European regulators are tightening the reins on investment funds using ESG labels in their names. The European Securities and Markets Authority (ESMA) released finalized guidelines to prevent “greenwashing,” where funds exaggerate their sustainability credentials to attract investors.

The move comes amid a surge in investor demand for ESG-focused funds. ESMA found a fourfold increase in the use of ESG terms in European fund names over the past decade. However, this has led to some asset managers misleadingly labelling funds as “sustainable” to attract investors, which amounts to greenwashing.

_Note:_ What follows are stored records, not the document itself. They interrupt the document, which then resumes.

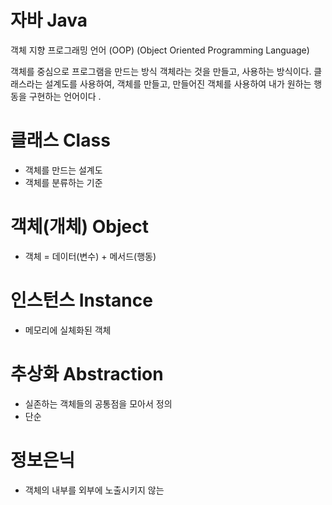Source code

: 
# 자바 Java
객체 지향 프로그래밍 언어 (OOP) (Object Oriented Programming Language)

객체를 중심으로 프로그램을 만드는 방식
객체라는 것을 만들고, 사용하는 방식이다.
클래스라는 설계도를 사용하여, 객체를 만들고, 만들어진 객체를 사용하여 내가 원하는 행동을 구현하는 언어이다 . 



# 클래스 Class
- 객체를 만드는 설계도
- 객체를 분류하는 기준

# 객체(개체) Object
- 객체 = 데이터(변수) + 메서드(행동)

# 인스턴스 Instance
- 메모리에 실체화된 객체

# 추상화 Abstraction
- 실존하는 객체들의 공통점을 모아서 정의
- 단순

# 정보은닉
- 객체의 내부를 외부에 노출시키지 않는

The new guidelines establish clear thresholds for using ESG and sustainability labels. Funds using “sustainable” in their name must invest at least 80% of their assets in sustainable investments, with a commitment to further increase this focus over time. Exclusions similar to those used in the EU’s Paris Aligned Benchmarks, which restrict investment in high-emitting companies, will also apply.

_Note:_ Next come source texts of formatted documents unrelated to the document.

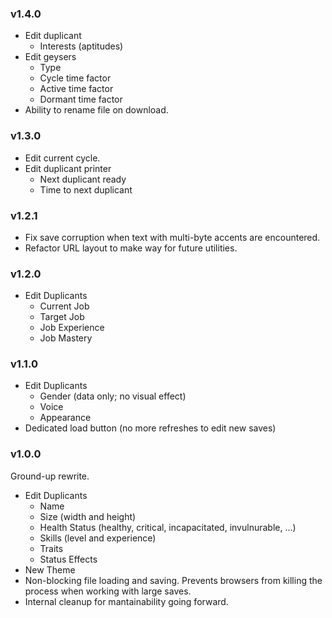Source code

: 
### v1.4.0
- Edit duplicant
    - Interests (aptitudes)
- Edit geysers
    - Type
    - Cycle time factor
    - Active time factor
    - Dormant time factor
- Ability to rename file on download.

### v1.3.0
- Edit current cycle.
- Edit duplicant printer
    - Next duplicant ready
    - Time to next duplicant

### v1.2.1
- Fix save corruption when text with multi-byte accents are encountered.
- Refactor URL layout to make way for future utilities.

### v1.2.0

- Edit Duplicants
    - Current Job
    - Target Job
    - Job Experience
    - Job Mastery

### v1.1.0

- Edit Duplicants
    - Gender (data only; no visual effect)
    - Voice
    - Appearance
- Dedicated load button (no more refreshes to edit new saves)

### v1.0.0

Ground-up rewrite.

- Edit Duplicants
    - Name
    - Size (width and height)
    - Health Status (healthy, critical, incapacitated, invulnurable, ...)
    - Skills (level and experience)
    - Traits
    - Status Effects
- New Theme
- Non-blocking file loading and saving.  Prevents browsers from killing the process when working with large saves.
- Internal cleanup for mantainability going forward.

Responding to investor feedback, ESMA included a new “transition” category for funds supporting companies moving towards sustainability. These funds can use terms like “improving” or “transformation” in their names, but are still subject to an 80% investment threshold, with exclusions based on the EU’s Climate Transition Benchmarks, which allow for some investment in fossil fuel companies on a path to transition.

“These guidelines aim to ensure clarity and comparability for investors,” said an ESMA spokesperson. “Investors should be confident that a fund’s name accurately reflects its investment strategy.”

The new guidelines will be translated into all EU languages and take effect three months after publication on the ESMA website.